Due ufficiali, un inglese e un tedesco, si affrontano a duello ma diventano amici. La loro relazione attraversa quasi mezzo secolo ed esce indenne da due guerre mondiali e dalle vicissitudini personali.
Duello a Berlino
è uno degli esiti maggiori dei due più grandi visionari del cinema inglese: Powell e Pressburger, maestri di stile per registi e critici.

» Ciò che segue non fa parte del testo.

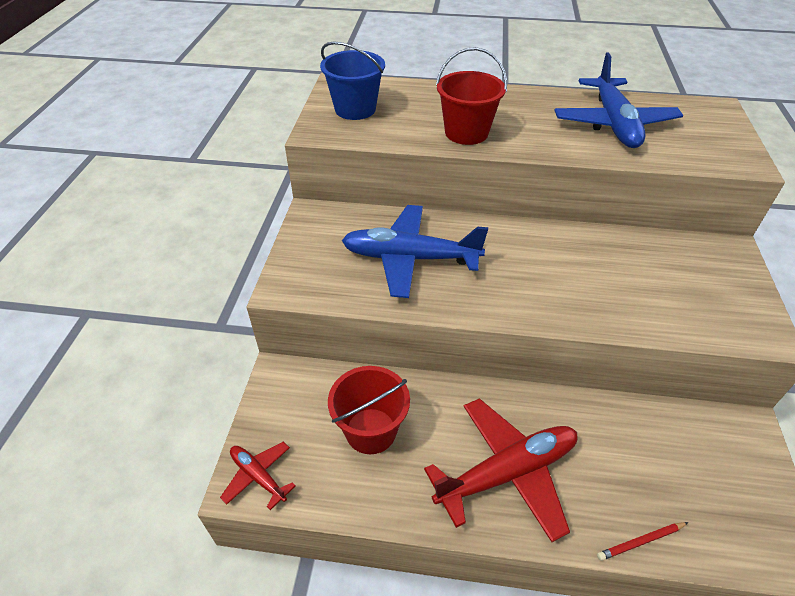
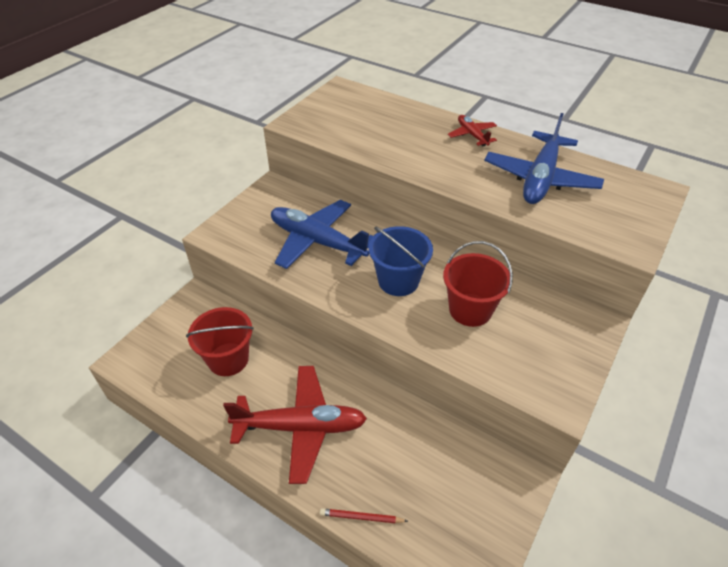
camera: 25 degrees right, 0 degrees up
red plane [220,442,296,510] -> red plane moved to [448,115,497,146]
blue bucket [320,41,385,120] -> blue bucket moved to [369,226,433,296]
red bucket [436,47,507,145] -> red bucket moved to [443,241,513,327]

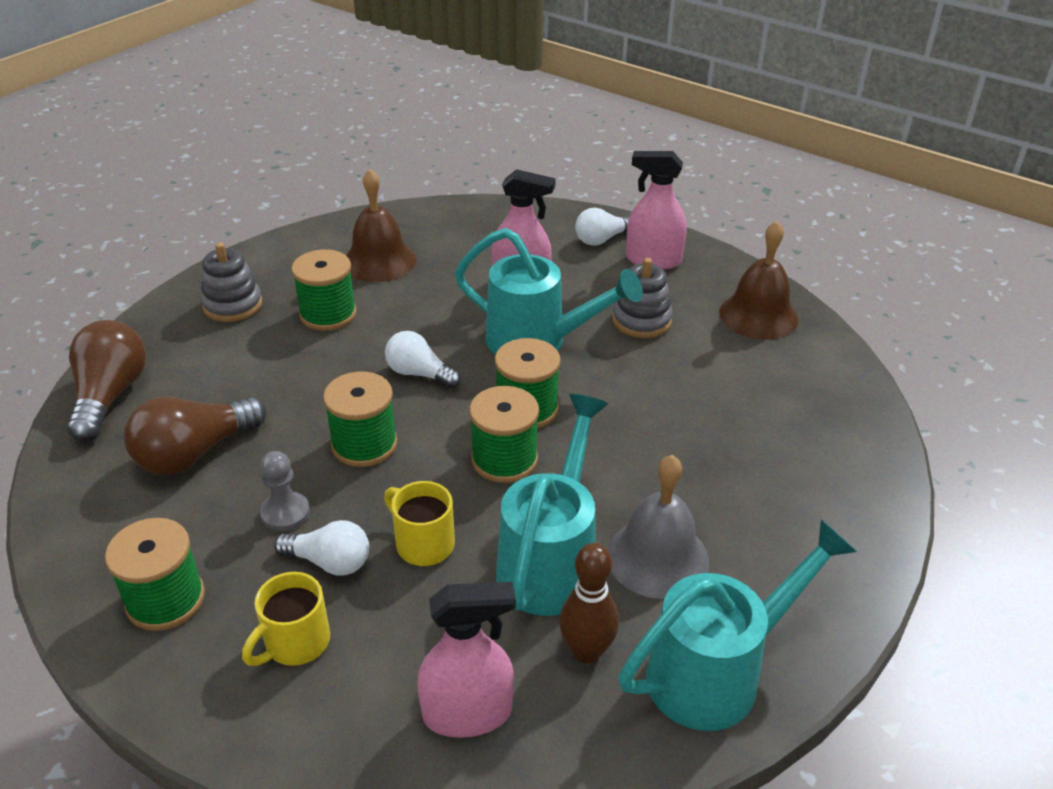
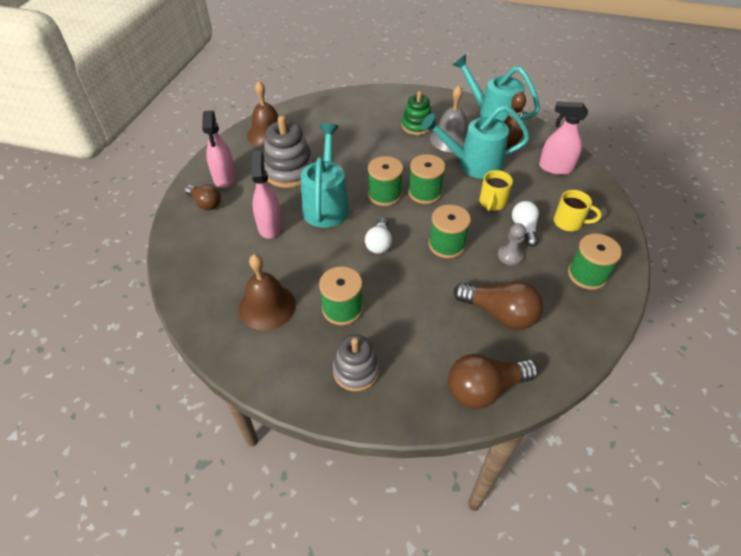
camera: 110 degrees left, 10 degrees up
pink spray bottle [417,582,516,738] -> pink spray bottle turned 45 degrees counterclockwise [539,102,588,175]
white light bulb [575,208,629,246] -> brown light bulb [185,185,221,210]
grey stacking toy [612,258,673,338] -> grey stacking toy [263,116,314,188], size x1.51
none -> green stacking toy [402,91,431,135]

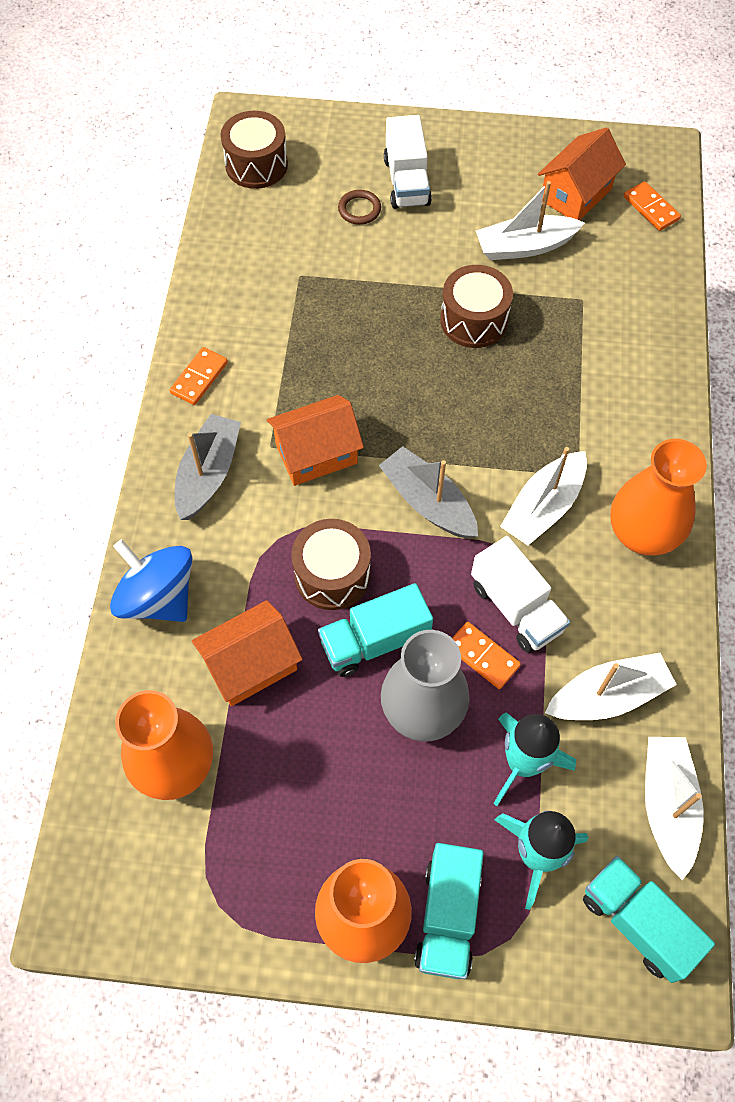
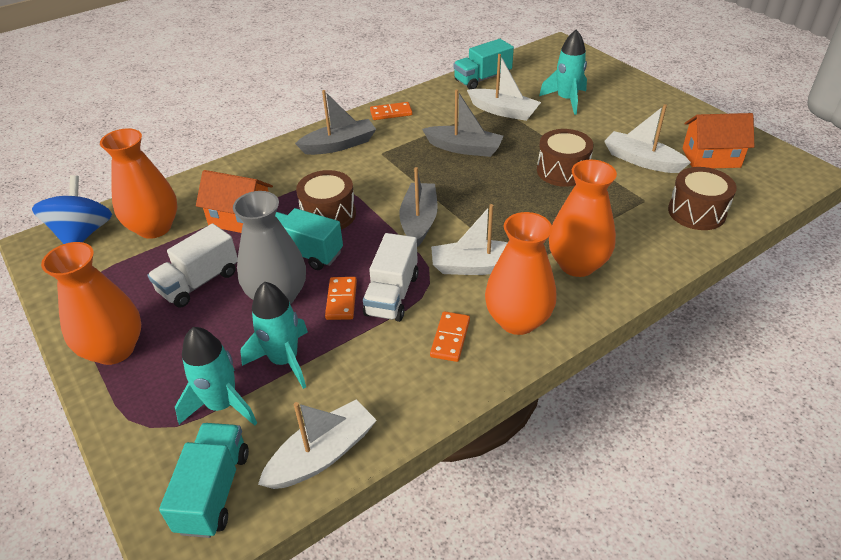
camera: 50 degrees right, 20 degrees down
blue spinning top [110,539,192,622] -> blue spinning top moved to [32,175,112,244]
brown drum [221,111,288,189] -> brown drum moved to [668,167,737,230]
orange house [267,395,364,486] -> none
brown ring [338,190,381,225] -> turquoise rocket [539,29,587,115]
white truck [384,115,432,209] -> white truck moved to [148,223,238,308]
turquoise truck [414,843,484,979] -> turquoise truck moved to [453,39,514,90]
white boat [545,653,677,720] -> white boat moved to [467,54,541,121]
orange domino [624,181,681,231] -> orange domino moved to [430,311,470,362]
none -> grey boat [422,89,504,157]
none -> orange vase [549,160,617,277]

Insuperabili nel melodramma e soprattutto nei suoi picchi fantastici, in un film apparentemente biografico e celebrativo fin dal titolo (
The Life and Death of Colonel Blimp
) forzano alcune caratteristiche del genere – le ellissi temporali, i violenti cambi di luogo – per giungere a una sorta di visione a volo d’uccello della vita dei personaggi, racchiusi in entelechie che sembrano quelle di
Scala al paradiso
: anche qui si tratta di «matter of life and death»… Le biografie sono sogni, e lo stile dei registi ne è il perfetto correlato: celebre, a giusta ragione, il dolly dall’alto che incornicia il primo duello.